Update: I went ahead and thought about it, and since the chance to end up with an error of -1 for an 8-bit output is 1/4 for the case with truncated intermediate results (Assuming you need two odd intermediates that are truncated after the division by two for an error at the end), the proper centering would be to add one to one of the four numbers 50% of the time, making for -1 error 1/8 of the time, +1 error 1/8 of the time. This doesn't examine errors due to truncation that occurs for the final value, so it may need some adjustment.
By centering errors about zero, you can significantly reduce the error accumulation. Centering the errors about zero means that half of the errors encountered are additive, while half are subractive. With the most basic truncation, all errors are additive, meaning that every error compounds every other error.
Anyway, yes, I was wrong about reducing the accuracy of intermediate results. However, the essential idea is that it is not necessary for the number of bits required for certain calculations to increase as quickly as
you might think.
Quick example: I produced a program some time ago that did the following:
Situation one (not centered):
1. 50% chance of adding 1 to the result (represents when one binary value is truncated)

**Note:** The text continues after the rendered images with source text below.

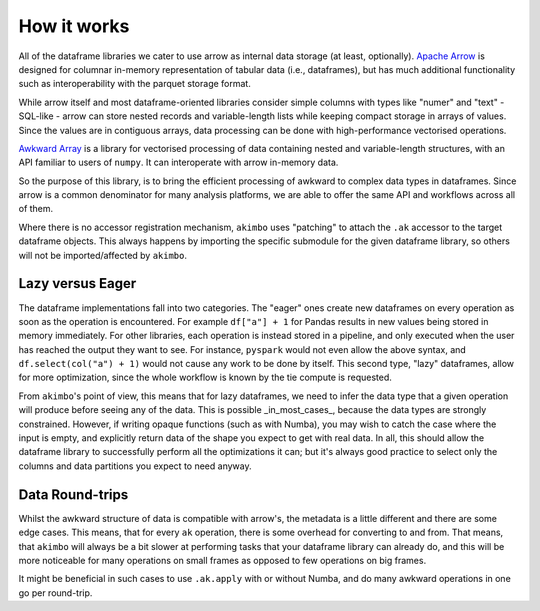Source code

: How it works
============

All of the dataframe libraries we cater to use arrow as internal data storage
(at least, optionally). `Apache Arrow`_ is designed for columnar in-memory
representation of tabular data (i.e., dataframes), but has much additional
functionality such as interoperability with the parquet storage format.

.. _Apache Arrow: https://arrow.apache.org/docs/index.html

While arrow itself and most dataframe-oriented libraries consider simple columns
with types like "numer" and "text" - SQL-like - arrow can store nested records and
variable-length lists while keeping compact storage in arrays of values. Since
the values are in contiguous arrays, data processing can be done with
high-performance vectorised operations.

`Awkward Array`_ is a library for vectorised processing of data containing
nested and variable-length structures, with an API familiar to users
of ``numpy``. It can interoperate with arrow in-memory data.

.. _Awkward Array: https://awkward-array.org/doc/main/

So the purpose of this library, is to bring the efficient processing of
awkward to complex data types in dataframes. Since arrow is a common
denominator for many analysis platforms, we are able to offer the same
API and workflows across all of them.

Where there is no accessor registration mechanism, ``akimbo`` uses
"patching" to attach the ``.ak`` accessor to the target dataframe
objects. This always happens by importing the specific submodule for
the given dataframe library, so others will not be imported/affected
by ``akimbo``.

Lazy versus Eager
-----------------

The dataframe implementations fall into two categories. The "eager" ones
create new dataframes on every operation as soon as the operation is
encountered. For example ``df["a"] + 1`` for Pandas results in new values
being stored in memory immediately. For other libraries, each operation is instead
stored in a pipeline, and only executed when the user has reached the output
they want to see. For instance, ``pyspark`` would not even allow the above
syntax, and ``df.select(col("a") + 1)`` would not cause any work to be
done by itself. This second type, "lazy" dataframes, allow for more optimization,
since the whole workflow is known by the tie compute is requested.

From ``akimbo``'s point of view, this means that for lazy dataframes, we need
to infer the data type that a given operation will produce before seeing any
of the data. This is possible _in_most_cases_, because the data types
are strongly constrained. However, if writing opaque functions (such as
with Numba), you may wish to catch the case where the input is empty,
and explicitly return data of the shape you expect to get with real data. In
all, this should allow the dataframe library to successfully perform
all the optimizations it can; but it's always good practice to select only
the columns and data partitions you expect to need anyway.

Data Round-trips
----------------

Whilst the awkward structure of data is compatible with arrow's, the metadata
is a little different and there are some edge cases. This means, that for every
``ak`` operation, there is some overhead for converting to and from. That means,
that ``akimbo`` will always be a bit slower at performing tasks that your
dataframe library can already do, and this will be more noticeable for many
operations on small frames as opposed to few operations on big frames.

It might be beneficial in such cases to use ``.ak.apply`` with or
without Numba, and do many awkward operations in one go per round-trip.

2. 25% chance of adding 2 to the result (represents when both binary values are truncated)
3. 25% chance of doing nothing (simulating no error).
Situation two (centered):
1. 25% chance of adding 1 to the result.
2. 25% chance of subtracting 1 from the result.
3. 50% chance of doing nothing.
Basically, situation two does nothing more than subtracts 1 from situation one. Right off the bat, it looks like it should produce less error. The two loops were run until they reached a certain constant number. This constant number (We'll call it T) simulates the amount of "acceptable error," which would usually consist of bits that are truncated before being used. N is the number of loops executed:
For the non-centered case:
N = T (in the real world, this means error is proportional to the number of passes, which occurs whenever errors are always additive)
For the centered case:
N = (T^2)/2 (Which, in the real world, means that error is proportional to the square of the number of passes, which occurs whenever errors are centered about zero).
Anyway, I'd have to examine precisely how this applies to real-world situations, but the general idea should be obvious. It's not absolutely necessary to have N bits of extra accuracy for 2^(N-1) averages.